Just like us

The Pew Center is out with a survey this evening that says most people like the idea of living in a diverse neighborhood or area, even though most don’t live in areas that are politically diverse.

Says the survey:

This preference for diverse communities is greater among Democrats, liberals, college graduates, blacks, and secular Americans than it is among the population as a whole. But virtually all major groups, at least to some degree, choose diversity over homogeneity when asked where they would like to live.

But almost half the votes cast in the presidential election last month were cast in counties that went for either Barack Obama or John McCain by huge margins.

Back in 1976, only 27% of all voters lived in such “landslide counties,” according to figures compiled by Bill Bishop and Robert Cushing, authors of “The Big Sort,” a book which argues that Americans are clustering into politically like-minded enc

What’s unclear, they say, is whether that’s happening by accident or whether people are intentionally living in or moving to areas where other people — at least politically — are just like them.
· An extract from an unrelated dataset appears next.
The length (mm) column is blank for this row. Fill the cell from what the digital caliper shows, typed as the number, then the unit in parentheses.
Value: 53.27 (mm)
  • I sense a “Bradley Effect”. Isn’t that what anyone would figure is the “correct” answer?

    Since I live in such a ‘hood, I have to tell ya the look I get when I describe where I live … not that I mind, of course, since it keeps people away from Ton Reid’s when there isn’t a Wild game. Well, that’s not a good thing, since Tom needs the business, but the point is that I often feel as though I have the good life to m’self. That is, it’s just for the rest of my rather diverse neighborhood and me.

  • Minn Whaler

    I believe we chose our home for reasons far from who else was in the neighborhood, but by school system and proximity to schools, affordability, proximity to work, etc. During the many showings and the narrowing down I don’t ever remember assessing for diversity, culture, politics, etc.

    As it happens my dear spouse and I abhor moving and when we chose we were in a small suburban community, blessed with an incredibly diverse neighborhood (mostly because of the 3M employee exchange program) but have Iranian refugees, a jewish couple from NY, a racially mixed couple: Ethiopia and America, Romanian refugees who became citizens in the minimal time allowed and invited the entire neighborhood. No matter how much fun, or warmth or diversity… It seems to me that organized religion embraces segregation and worship days whether the sabbath be Saturday or Sunday or anyday, you will not find much diversity amongst old school organized religions. Not sure how that plays into the theory presented here, but the organization “The Pew Center” points towards religion and there is nothing out there less diverse than religion.

  • We purchased earlier this year in NE because we found a great house for a great price in the city… no suburbs for this urban chick… but I must say I was very happy when counting how many other Obama signs were up on my block in addition to ours. I think 7 is a good number 🙂

  • beryl k gullsgate

    Maybe it is a form of subliminal ‘tribalism’ that never leaves us…economically, culturally, politically? The need to be surrounded by sameness rather than diversity is elemental to the backside of human nature.

    “Fitting-in” deteriorates to “keeping-out” and whether it be ‘neighborhoods’ or ‘nations’ so involved, wars do, too often, become the result of that basic signature, tribalism.

    “Politics” is but one of many significant footprints marking the selective nature of “the neighborhood.”, however broad may be those boundaries?

    So, I suppose, however enlightened we may hope to be, there still exists the primitive cry…”there-goes-the-neighborhood”, the nation, the world; forever trying to fit-in by keeping-out and not recognizing the diversity of the other…

  • bsimon

    It is no surprise to me that the people who choose to live in my neighborhood would share similar political values.

    The more interesting question is what has changed since ’76. I think the answer is that we are more transient. In the 70s more people tended to buy a home and stay there, whereas more recently the trend has been to buy a ‘starter home’ and periodically ‘upgrade’. With more mobility, it seems likely there would be more self-segregation.

  • Bob

    The poll’s findings are hardly surprising. The question, “Do you like the idea of living in a diverse neighborhood?” is bound to garner lots of disingenuous “yes” responses, thereby nullifying the poll’s value; few people want to be on record as being intolerant or unappreciative of diversity.

  • Lucie Amundsen

    There’s a book about this called The Big Sort about self-segregation. Here’s a blog about it here: http://www.webdigs.com/blog/?p=233

    I’ll attest that it can simply be easier to hang out with people with similar views. When I’ve in conversations with right wing Christians I feel like we’re both carefully avoiding the Pink Jesus in the room.